DD: What kind of things’ll be going on this afternoon? To get pictures of with the mules?

PT: You almost need to get with Clayton. Here is one thing that we’re gonna remedy next year, but Tom is the mule skinner, drives around the city; but he’s only here 5 days a week. He’s off today. We’re gonna get another driver for those 2 days next year. And really, all that has ever been for is expense-saving.

And Gary is a farrier. Gary Clarkson is a really good farrier. He’s been to farrier school in Oklahoma City and he’s a good entertainment person too. And we haven’t replaced him on his day off, but they’re both here, you know, when one’s off, the other one’s here. But I’m not sure if today is Tom’s day off or not. Friday is our slowest day of the week, so there’s a good possibility Tom might not be here. But you could take a picture of the rainmaker mule, you know, and I’m pretty sure pictures of the mules at Gary’s place; I’m pretty sure he’s here today. And if not, you can go over to the mule barn and take pictures of ‘em.

DD: Probably like to do that.

PT: And we have a little colt, so high, that’s a Belgian colt. We had a... One of our Belgian mares will take a mule and the other one will not stick.
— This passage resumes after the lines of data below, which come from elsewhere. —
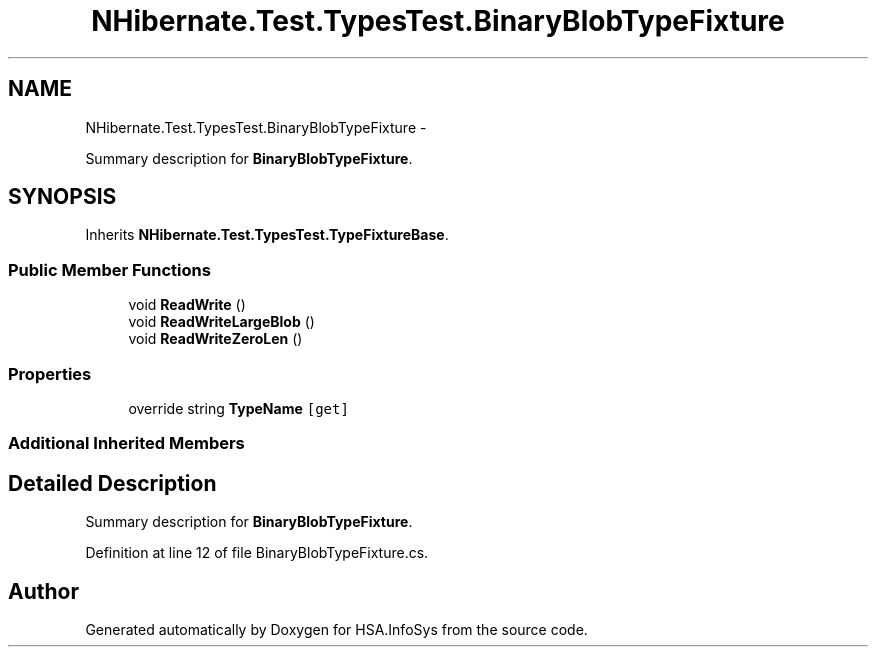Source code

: .TH "NHibernate.Test.TypesTest.BinaryBlobTypeFixture" 3 "Fri Jul 5 2013" "Version 1.0" "HSA.InfoSys" \" -*- nroff -*-
.ad l
.nh
.SH NAME
NHibernate.Test.TypesTest.BinaryBlobTypeFixture \- 
.PP
Summary description for \fBBinaryBlobTypeFixture\fP\&.  

.SH SYNOPSIS
.br
.PP
.PP
Inherits \fBNHibernate\&.Test\&.TypesTest\&.TypeFixtureBase\fP\&.
.SS "Public Member Functions"

.in +1c
.ti -1c
.RI "void \fBReadWrite\fP ()"
.br
.ti -1c
.RI "void \fBReadWriteLargeBlob\fP ()"
.br
.ti -1c
.RI "void \fBReadWriteZeroLen\fP ()"
.br
.in -1c
.SS "Properties"

.in +1c
.ti -1c
.RI "override string \fBTypeName\fP\fC [get]\fP"
.br
.in -1c
.SS "Additional Inherited Members"
.SH "Detailed Description"
.PP 
Summary description for \fBBinaryBlobTypeFixture\fP\&. 


.PP
Definition at line 12 of file BinaryBlobTypeFixture\&.cs\&.

.SH "Author"
.PP 
Generated automatically by Doxygen for HSA\&.InfoSys from the source code\&.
MB: Won’t settle to a jack.

PT: No. I mean, can mount and the durned thing seems like it’s gonna go okay and she takes off. Just won’t do it. And go right over to a Belgian stallion and everything’s okay. She’s just picky. She doesn’t like a mule. I mean doesn’t like a jack, yeah. So we have... That’s fine with us because she always throws every time she throws a female colt and so that’s more female Belgians to have mules, you know. So it works out pretty good.

I personally really love those big . . . both the Belgian horses and the big mules. They’re... Well, it was kinda my pet deal to get this thing started a few years ago, so some time in the future we’d have more great big red mules than anybody around and hopefully maybe win the State Fair Missouri mule contest some year.

MB: Think you may show ‘em? You may show mules?

PT: We might. I don’t really know. It’s not ....... It’s not even being thought about right now. I used to think about doin’ that, but... kinda got off on other things, you know.

MB: How would the mule booth go here?

PT: Mule booth? To sell mules or....?

MB: Educational ... evolutionary history of the mule or something.

PT: Might go pretty good. I’d think a good place for it would be the farrier area.

MB: We’ll think about that when we get some time. We’ll see you when you’ve got a little more time.